Q1. What is Hypertension? How common is it in people with diabetes?

The definition of hypertension varies depending on the age, region and co-existing co-morbidities. As per the ACC/AHA guidelines (American), hypertension is defined as systolic BP ≥ 130 mm Hg and/or diastolic BP ≥ 80 mm Hg in office/clinic measurement. On the other hand, ESC/ESH guidelines (European) give the same figure as systolic BP ≥ 140 mm Hg and/or diastolic BP ≥ 90 mm Hg. In patients with diabetes, ADA guidelines (American) defines hypertension as sustained BP ≥ 140/90 mm Hg.

Hypertension and Diabetes are among the most common co-existing co-morbidities, with either one preceding the other or often being diagnosed simultaneously. Nearly 60% to 75% of patients with diabetes concomitantly suffer from hypertension and its consequent complications.

Q2. How does diabetes cause high blood pressure?

Diabetes causes high blood pressure by following mechanisms:

  1. Endothelial dysfunction and arteriosclerosis eventually leads to vascular remodelling and luminal narrowing.
  2. Insulin stimulates increased sodium transport.
  3. Hyperglycaemia-induced hyperosmolarity increases circulatory fluid volume.
  4. Hyperinsulinemia stimulates sympathetic nervous system and renin secretion which eventually leads to increased sodium retention in body.

Q3. Why is high blood pressure a problem in diabetes?

The co-existence of hypertension and diabetes increases the risk of adverse cardiovascular events by 6 fold. Further, hypertension also accelerates the progression of diabetic nephropathy by worsening the glomerular hypertension that is consequent to afferent arteriolar medial and intimal thickening (blood vessels within the kidney). Besides, the retinal arteries are susceptible to the double injury caused by co-existing diabetes and hypertension.

Q4. What is dyslipidaemia? How often do you find diabetes patients with dyslipidaemia?

Dyslipidaemia is defined as elevated total or low-density lipoprotein (LDL) cholesterol or low levels of high-density lipoprotein (HDL) cholesterol. But for diabetes patients, the lifestyle management and optimising glycemic control often starts for elevated triglyceride levels (≥ 150 mg/dl) and/or low HDL cholesterol (< 40 mg/dl for men and < 50 mg/dl for women).

In my clinical practice, almost all poorly controlled diabetic patients have one or more abnormalities in their lipid profile. Studies also mention that nearly 80% diabetic patients in India suffer from co-existing dyslipidaemia, commonest pattern being increased levels of atherogenic small LDL cholesterol particles, high triglycerides and low HDL cholesterol levels.

Q5. What can a diabetic eat if he/she has high cholesterol?
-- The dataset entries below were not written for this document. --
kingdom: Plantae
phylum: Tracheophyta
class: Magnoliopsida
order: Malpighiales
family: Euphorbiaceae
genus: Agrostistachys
Following dietary advices to be taken care by diabetic patients suffering from co-existing dyslipidaemia:

  1. Fruits: Eat more fruits (except Watermelon, Grapes, Banana and Pineapple). Avocado is good source of healthy fat.
  2. Vegetables: Consume more green leafy vegetables and avoid potatoes, pumpkin and sweet potatoes.
  3. Milk: Choose skim milk over whole milk.
  4. Non-vegetarian food: Avoid red meat and increase intake of fishes (salmon, tuna, mackerel and herring).
  5. Oil: Use Soya bean oil, ground nut oil or Sunflower oil for cooking. Avoid Ghee and Vanaspati.
  6. Nuts: consume Walnuts, Almonds and Pistachios.
  7. Eggs: Do not consume Egg yolk. Only take Egg white.
  8. AVOID: Fast foods, Bakery foods and Processed foods.
  9. Butter: Peanut butter is a source of healthy fat.
  10. Increase fibre intake: green leafy vegetables, carrots, turnips, apricots, apples, pears and berries.
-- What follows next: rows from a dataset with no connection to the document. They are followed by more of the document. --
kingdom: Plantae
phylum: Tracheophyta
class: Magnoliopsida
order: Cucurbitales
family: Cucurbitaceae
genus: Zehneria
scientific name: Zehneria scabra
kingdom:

Q6. What lifestyle measures will you suggest to diabetic patients with co-existing conditions like Hypertension or Dyslipidaemia?

Lifestyle modification is the cornerstone of therapy for such patients. Along with dietary modification, it can be a game changer for diabetic patients with co-existing co-morbidities. Following exercise regimens to be followed by patients:

  1. At least 150 minutes of moderate-to-vigorous aerobic activity per week.
  2. Spread over at least 3 days/week.
  3. No more than 2 days of gap between activity days.
  4. 2 – 3 sessions of resistance training on non-consecutive days (body weight training, elastic bands and weight lifting).
  5. Prolonged sitting to be interrupted after every 30 minutes.
  6. Yoga is also good specially for older adults.
  7. Moderate intensity aerobic activity: walking briskly, bicycling at your own pace, tennis (doubles) and general gardening.
  8. Vigorous intensity aerobic activity: running, jogging, swimming laps, tennis (singles), bicycling fast, jumping rope and hiking uphill.